## Task details
Report each line of the entries that contains the word "Santa", copied in full.

## Provided data

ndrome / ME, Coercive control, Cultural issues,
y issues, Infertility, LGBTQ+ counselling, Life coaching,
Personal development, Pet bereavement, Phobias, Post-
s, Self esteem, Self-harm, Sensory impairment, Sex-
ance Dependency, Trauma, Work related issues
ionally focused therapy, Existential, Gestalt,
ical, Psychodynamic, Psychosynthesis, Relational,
...
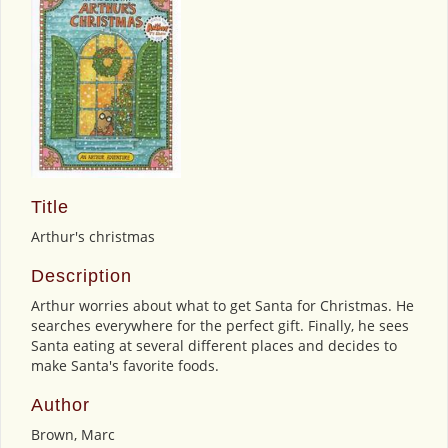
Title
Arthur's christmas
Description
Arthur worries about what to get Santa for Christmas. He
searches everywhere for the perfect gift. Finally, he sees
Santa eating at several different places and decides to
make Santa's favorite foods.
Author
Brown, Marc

## Output of the task
Arthur worries about what to get Santa for Christmas. He
Santa eating at several different places and decides to
make Santa's favorite foods.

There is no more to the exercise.